## Exercise instructions
The result should be an exact copy of the entries that follow, with no pictures included.

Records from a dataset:
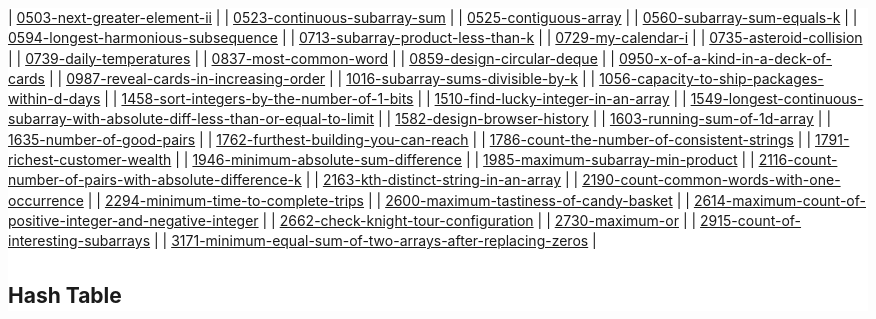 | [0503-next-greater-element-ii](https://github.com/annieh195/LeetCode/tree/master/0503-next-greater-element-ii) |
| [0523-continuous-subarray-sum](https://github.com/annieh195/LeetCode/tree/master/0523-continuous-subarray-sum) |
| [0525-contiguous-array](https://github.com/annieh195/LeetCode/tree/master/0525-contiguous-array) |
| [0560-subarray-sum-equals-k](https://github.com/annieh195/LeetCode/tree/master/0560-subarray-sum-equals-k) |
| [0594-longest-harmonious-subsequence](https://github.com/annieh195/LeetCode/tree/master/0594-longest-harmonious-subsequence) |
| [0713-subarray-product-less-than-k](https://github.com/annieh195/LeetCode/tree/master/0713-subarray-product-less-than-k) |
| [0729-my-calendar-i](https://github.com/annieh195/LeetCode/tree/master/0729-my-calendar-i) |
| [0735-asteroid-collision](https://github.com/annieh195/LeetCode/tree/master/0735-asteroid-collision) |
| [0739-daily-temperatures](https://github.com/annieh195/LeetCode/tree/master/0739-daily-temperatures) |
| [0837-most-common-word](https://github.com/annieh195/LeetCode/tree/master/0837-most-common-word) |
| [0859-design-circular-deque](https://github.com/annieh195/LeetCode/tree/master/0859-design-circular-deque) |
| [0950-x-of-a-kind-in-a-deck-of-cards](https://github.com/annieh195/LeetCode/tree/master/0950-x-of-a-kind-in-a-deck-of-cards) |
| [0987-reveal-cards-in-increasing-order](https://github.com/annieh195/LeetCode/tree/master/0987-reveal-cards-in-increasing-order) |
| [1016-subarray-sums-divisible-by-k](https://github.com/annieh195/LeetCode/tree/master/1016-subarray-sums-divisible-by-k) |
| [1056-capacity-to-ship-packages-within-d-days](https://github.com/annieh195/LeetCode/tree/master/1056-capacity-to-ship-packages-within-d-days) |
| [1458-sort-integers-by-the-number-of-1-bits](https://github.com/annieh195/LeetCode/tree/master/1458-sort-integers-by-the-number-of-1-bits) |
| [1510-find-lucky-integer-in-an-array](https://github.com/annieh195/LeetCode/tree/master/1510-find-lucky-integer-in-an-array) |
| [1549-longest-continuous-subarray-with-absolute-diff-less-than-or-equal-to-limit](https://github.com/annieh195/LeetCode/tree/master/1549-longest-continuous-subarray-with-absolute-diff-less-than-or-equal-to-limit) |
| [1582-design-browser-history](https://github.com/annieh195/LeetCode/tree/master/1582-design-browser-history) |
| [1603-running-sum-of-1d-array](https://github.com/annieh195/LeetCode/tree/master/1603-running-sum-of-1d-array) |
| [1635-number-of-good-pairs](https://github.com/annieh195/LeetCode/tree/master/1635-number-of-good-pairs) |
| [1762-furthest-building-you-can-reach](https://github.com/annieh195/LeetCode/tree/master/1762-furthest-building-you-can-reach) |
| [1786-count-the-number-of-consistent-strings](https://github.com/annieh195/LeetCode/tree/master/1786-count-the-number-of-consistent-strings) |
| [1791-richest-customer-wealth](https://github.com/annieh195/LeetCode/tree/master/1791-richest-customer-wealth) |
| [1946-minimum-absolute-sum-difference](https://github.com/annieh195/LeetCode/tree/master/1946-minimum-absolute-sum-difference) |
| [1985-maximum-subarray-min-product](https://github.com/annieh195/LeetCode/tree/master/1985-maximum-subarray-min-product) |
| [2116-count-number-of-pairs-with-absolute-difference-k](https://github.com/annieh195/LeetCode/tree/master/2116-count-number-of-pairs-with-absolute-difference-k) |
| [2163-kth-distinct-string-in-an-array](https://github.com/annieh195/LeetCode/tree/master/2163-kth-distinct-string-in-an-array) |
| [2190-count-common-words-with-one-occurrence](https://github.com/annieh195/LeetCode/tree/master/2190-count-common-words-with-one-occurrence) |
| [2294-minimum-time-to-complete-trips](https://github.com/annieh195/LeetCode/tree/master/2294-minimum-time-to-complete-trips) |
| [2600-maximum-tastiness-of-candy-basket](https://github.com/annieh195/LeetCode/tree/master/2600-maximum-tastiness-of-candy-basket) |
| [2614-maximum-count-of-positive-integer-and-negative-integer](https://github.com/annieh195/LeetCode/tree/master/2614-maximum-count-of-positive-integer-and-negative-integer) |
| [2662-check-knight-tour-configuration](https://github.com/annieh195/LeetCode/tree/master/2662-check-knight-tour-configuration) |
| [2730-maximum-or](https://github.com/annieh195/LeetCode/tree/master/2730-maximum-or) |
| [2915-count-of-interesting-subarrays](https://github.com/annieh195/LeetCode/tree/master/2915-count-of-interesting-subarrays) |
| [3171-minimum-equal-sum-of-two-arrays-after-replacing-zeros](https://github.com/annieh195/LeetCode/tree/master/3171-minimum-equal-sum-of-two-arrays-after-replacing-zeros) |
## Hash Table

## Task output
 | [0503-next-greater-element-ii](https://github.com/annieh195/LeetCode/tree/master/0503-next-greater-element-ii) |
| [0523-continuous-subarray-sum](https://github.com/annieh195/LeetCode/tree/master/0523-continuous-subarray-sum) |
| [0525-contiguous-array](https://github.com/annieh195/LeetCode/tree/master/0525-contiguous-array) |
| [0560-subarray-sum-equals-k](https://github.com/annieh195/LeetCode/tree/master/0560-subarray-sum-equals-k) |
| [0594-longest-harmonious-subsequence](https://github.com/annieh195/LeetCode/tree/master/0594-longest-harmonious-subsequence) |
| [0713-subarray-product-less-than-k](https://github.com/annieh195/LeetCode/tree/master/0713-subarray-product-less-than-k) |
| [0729-my-calendar-i](https://github.com/annieh195/LeetCode/tree/master/0729-my-calendar-i) |
| [0735-asteroid-collision](https://github.com/annieh195/LeetCode/tree/master/0735-asteroid-collision) |
| [0739-daily-temperatures](https://github.com/annieh195/LeetCode/tree/master/0739-daily-temperatures) |
| [0837-most-common-word](https://github.com/annieh195/LeetCode/tree/master/0837-most-common-word) |
| [0859-design-circular-deque](https://github.com/annieh195/LeetCode/tree/master/0859-design-circular-deque) |
| [0950-x-of-a-kind-in-a-deck-of-cards](https://github.com/annieh195/LeetCode/tree/master/0950-x-of-a-kind-in-a-deck-of-cards) |
| [0987-reveal-cards-in-increasing-order](https://github.com/annieh195/LeetCode/tree/master/0987-reveal-cards-in-increasing-order) |
| [1016-subarray-sums-divisible-by-k](https://github.com/annieh195/LeetCode/tree/master/1016-subarray-sums-divisible-by-k) |
| [1056-capacity-to-ship-packages-within-d-days](https://github.com/annieh195/LeetCode/tree/master/1056-capacity-to-ship-packages-within-d-days) |
| [1458-sort-integers-by-the-number-of-1-bits](https://github.com/annieh195/LeetCode/tree/master/1458-sort-integers-by-the-number-of-1-bits) |
| [1510-find-lucky-integer-in-an-array](https://github.com/annieh195/LeetCode/tree/master/1510-find-lucky-integer-in-an-array) |
| [1549-longest-continuous-subarray-with-absolute-diff-less-than-or-equal-to-limit](https://github.com/annieh195/LeetCode/tree/master/1549-longest-continuous-subarray-with-absolute-diff-less-than-or-equal-to-limit) |
| [1582-design-browser-history](https://github.com/annieh195/LeetCode/tree/master/1582-design-browser-history) |
| [1603-running-sum-of-1d-array](https://github.com/annieh195/LeetCode/tree/master/1603-running-sum-of-1d-array) |
| [1635-number-of-good-pairs](https://github.com/annieh195/LeetCode/tree/master/1635-number-of-good-pairs) |
| [1762-furthest-building-you-can-reach](https://github.com/annieh195/LeetCode/tree/master/1762-furthest-building-you-can-reach) |
| [1786-count-the-number-of-consistent-strings](https://github.com/annieh195/LeetCode/tree/master/1786-count-the-number-of-consistent-strings) |
| [1791-richest-customer-wealth](https://github.com/annieh195/LeetCode/tree/master/1791-richest-customer-wealth) |
| [1946-minimum-absolute-sum-difference](https://github.com/annieh195/LeetCode/tree/master/1946-minimum-absolute-sum-difference) |
| [1985-maximum-subarray-min-product](https://github.com/annieh195/LeetCode/tree/master/1985-maximum-subarray-min-product) |
| [2116-count-number-of-pairs-with-absolute-difference-k](https://github.com/annieh195/LeetCode/tree/master/2116-count-number-of-pairs-with-absolute-difference-k) |
| [2163-kth-distinct-string-in-an-array](https://github.com/annieh195/LeetCode/tree/master/2163-kth-distinct-string-in-an-array) |
| [2190-count-common-words-with-one-occurrence](https://github.com/annieh195/LeetCode/tree/master/2190-count-common-words-with-one-occurrence) |
| [2294-minimum-time-to-complete-trips](https://github.com/annieh195/LeetCode/tree/master/2294-minimum-time-to-complete-trips) |
| [2600-maximum-tastiness-of-candy-basket](https://github.com/annieh195/LeetCode/tree/master/2600-maximum-tastiness-of-candy-basket) |
| [2614-maximum-count-of-positive-integer-and-negative-integer](https://github.com/annieh195/LeetCode/tree/master/2614-maximum-count-of-positive-integer-and-negative-integer) |
| [2662-check-knight-tour-configuration](https://github.com/annieh195/LeetCode/tree/master/2662-check-knight-tour-configuration) |
| [2730-maximum-or](https://github.com/annieh195/LeetCode/tree/master/2730-maximum-or) |
| [2915-count-of-interesting-subarrays](https://github.com/annieh195/LeetCode/tree/master/2915-count-of-interesting-subarrays) |
| [3171-minimum-equal-sum-of-two-arrays-after-replacing-zeros](https://github.com/annieh195/LeetCode/tree/master/3171-minimum-equal-sum-of-two-arrays-after-replacing-zeros) |
## Hash Table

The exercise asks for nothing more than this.